Sept. 8, 2020 – By STEVE ARNOLD
Canada’s two leading voices against antisemitism are forming a new partnership.
Fighting Antisemitism Together (FAST) and the Canadian Institute for the Study of Antisemitism (CISA) now have a single leader to drive their campaigns against humanity’s oldest hatred.
While FAST and CISA remain independent organizations, University of Manitoba historian Catherine Chatterley becomes president of FAST in addition to serving as editor-in-chief of the academic journal Antisemitism Studies (antisemitismstudies.com).
FAST (fightingantisemitism.ca) founder Tony Comper steps aside as president and chairman but will remain an advisor to the organization. He has also committed to fund it for at least two more years.

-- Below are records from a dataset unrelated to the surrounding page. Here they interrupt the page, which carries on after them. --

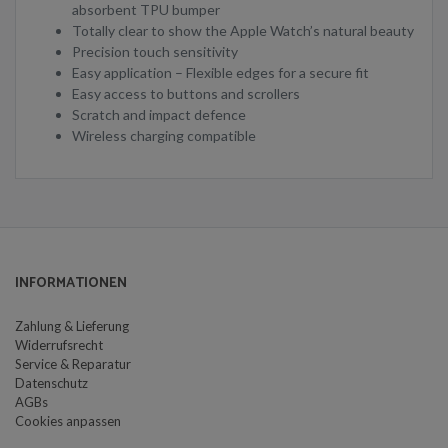
absorbent TPU bumper
Totally clear to show the Apple Watch’s natural beauty
Precision touch sensitivity
Easy application – Flexible edges for a secure fit
Easy access to buttons and scrollers
Scratch and impact defence
Wireless charging compatible
INFORMATIONEN
Zahlung & Lieferung
Widerrufsrecht
Service & Reparatur
Datenschutz
AGBs
Cookies anpassen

Comper, retired president and chief executive officer of BMO Financial Group, founded FAST 15 years ago after his late wife Elizabeth became alarmed at growing waves of antisemitism.
It’s now time for fresh leadership, he told the CJR in an interview.
“I’m not a kid anymore and sadly, I don’t see that this demand is going to diminish,” he said. “The bottom line is that when we established the FAST Foundation, I thought this would be a temporary response to an immediate problem, but antisemitism remains an enormous problem for Canada and it is continuing at an increasing rate.”
At their cores, the organizations share the belief that antisemitism can only be overcome through education.
FAST attacks the problem by developing curricula for elementary and high school students. Choose Your Voice, developed in 2005 with the aid of Canadian Jewish Congress and others, is aimed at students in grades six through eight. Voices into Action, developed a decade later, targets students in high school.
CISA’s website (canisa.org) says the organization “produces scholarship and education on the subject of antisemitism in its classic and contemporary forms.”
CISA publishes what it calls the “leading” academic journal dedicated to Jew-hatred, Antisemitism Studies. Its fall 2020 issue, to be released in October, includes articles on Sigmund Freud’s debunked theory of antisemitism, a review of psychological research on antisemitism, and a commentary on conspiracy theories and their antisemitic imagery.
“The basis for FAST is that the solution to this isn’t the quick fix that people would hope for,” Comper said. “It’s a long-haul effort that requires taking young kids and giving them an alternative narrative to what they might be getting at home.”
In an e-mail exchange, Chatterley, who, like Comper, is not Jewish, said the idea of partnering the two groups was raised a year ago by Comper.
“CISA and FAST remain separate organizations with separate fundraising needs, but they now have an affiliation that allows CISA to promote and support FAST’s nationwide human rights curriculum including its focus on antisemitism,” she wrote.
“CISA is very pleased to be affiliated with FAST. We plan to build on FAST’s demonstrated success and ensure that all Canadian students have an opportunity to study this award-winning human rights curriculum with an emphasis on antisemitism. We hope to work toward making these subjects a permanent part of the school curriculum in all regions of Canada.”
In 2004, when Elizabeth Comper cornered her husband while he was shaving and said something had to be done about antisemitism, B’nai Brith Canada’s League for Human Rights reported 857 incidents of harassment, violence and vandalism targeting Canadian Jews.
At the time, that was the largest number of incidents in more than 50 years. In 2019, however, the tally had risen to 2,207 incidents – a rise of eight per cent over 2018 and the fourth consecutive year of record numbers.
Comper said several factors are driving the increase, including the growth of social media, giving haters more avenues to spread their bile.
The hope, he said, is those effects can be countered by offering programs that include the history of the Rwandan genocide, the stories of Holocaust survivors, and the internment of Japanese-Canadians during the Second World War.
“Antisemitism is the worst manifestation of intolerance in history, but intolerance is alive and well in many areas today,” he said. “If we educate young people then they will take that home and their parents will start hearing a different story from their kids.”